Member of the Massachusetts Senate from the First Hampden district
- In office 1908–1909
- Preceded by: William P. Hayes
- Succeeded by: Thomas S. Walsh

Mayor of Springfield, Massachusetts
- In office 1905–1907
- Preceded by: Everett E. Stone
- Succeeded by: William E. Sanderson

Personal details
- Born: April 19, 1849 Springfield, Massachusetts, U.S.
- Died: April 7, 1922 (aged 72) St. Petersburg, Florida, U.S.
- Party: Republican

= Francke W. Dickinson =

American politician (1849–1922)

Francke Walden Dickinson (April 19, 1849 – April 7, 1922) was an American politician who was mayor of Springfield, Massachusetts from 1905 to 1907 and a member of the Massachusetts Senate from 1908 to 1909.

==Early life==
Dickinson was born in Springfield, Massachusetts on April 19, 1849. He was the second son of Elijah W. and Mary A. (Crossett) Dickinson. On January 16, 1873, he married Katie May Allgood of Cincinnati, Ohio. They had three children – Emma Allgood (1873–1884), Ethel May (1875–1910), and Henry Walden (1876–1896).

==Business==
Dickinson's father was an undertaker and in 1873, Dickinson, and his brother Arthur, formed the firm E. W. Dickson & Sons with their father. Elijah and Francke Dickinson bought out Arthur's interest the following year.
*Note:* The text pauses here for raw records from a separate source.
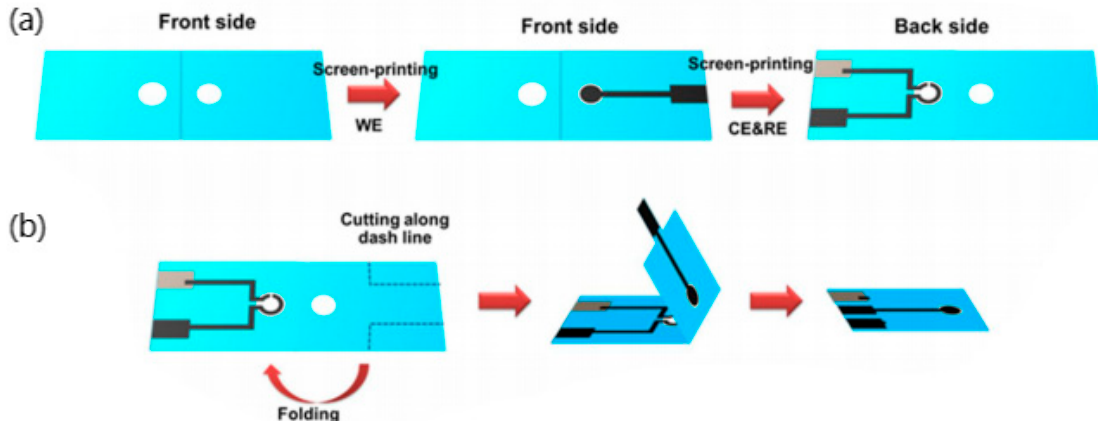
Figure 6. ( a ) Fabrication procedure of label-free paper-based impedance immunosensor for human interferon-gamma (IFN- γ ), ( b ) 3D folding sequence [86] .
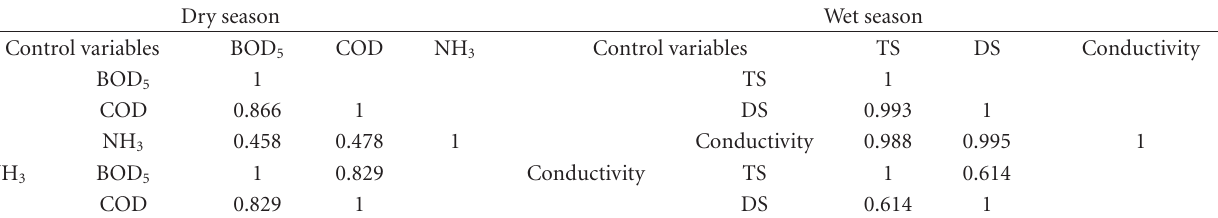
Table 4: Partial correlations of the dry and wet season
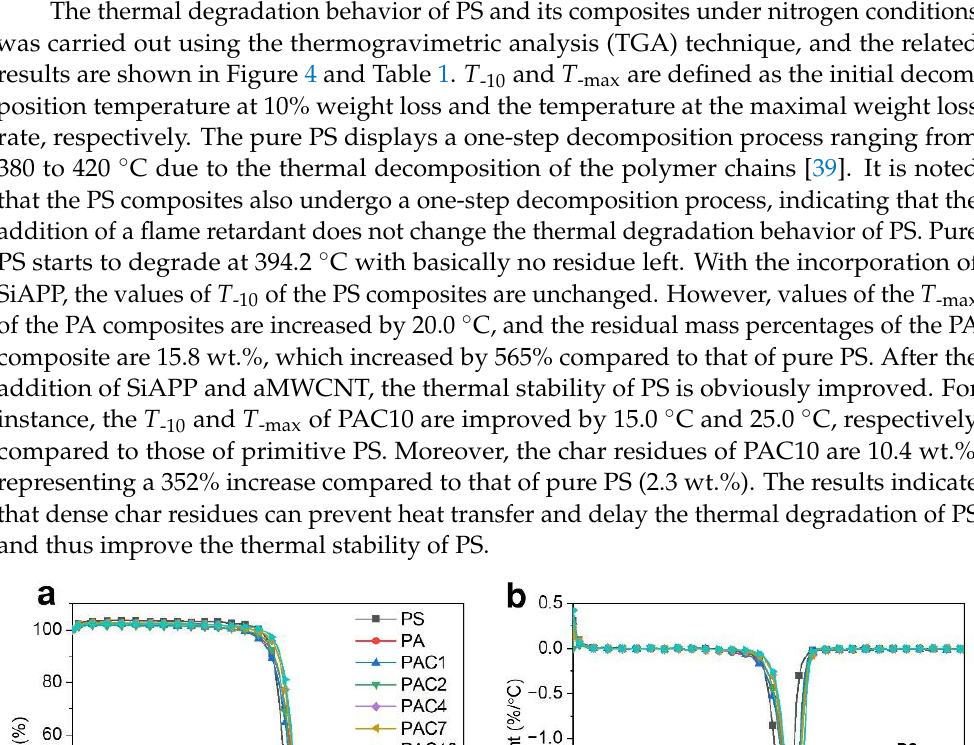
Figure 3. SEM images of fracture surface of ( a ) PS, ( b ) PA, ( c ) PAC1, ( d , e ) PAC2, ( f ) PAC4, ( g , h ) PAC7, and ( i ) PAC10 after hot-pressing.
Dickinson became the sole proprietor after his father's death. George W. Streeter began working with Dickinson in 1900 and was made a partner in 1910.

==Politics==
Dickinson was a member of the Springfield Common Council from 1888 to 1890 and was council president in 1890. From 1903 to 1904, he was a member of the board of aldermen. In 1904, he was the Republican nominee for mayor and defeated Democratic Patrick J. Mitchell 4,905 votes to 4,181. He beat Mitchell in a rematch the following year, this time by an increased plurality of 792.

In 1907, Dickinson sought the First Hampden district seat in the Massachusetts Senate. He defeated former mayor and incumbent state senator William P. Hayes by 11 votes. It was the first time Hayes had ever lost an election. He defeated Democratic and Independence League candidate Richard A. Hennessey 60% to 33% in the 1908 Massachusetts Senate election. He was chairman of the committee on elections laws in the 1908 Massachusetts legislature and chaired the committee on cities in the 1909 Massachusetts legislature.

==Later life==
Dickinson retired in 1919 and began spending his winters in Florida. He died on April 7, 1922, at his home in St. Petersburg, Florida. He was survived by his wife and one grandson.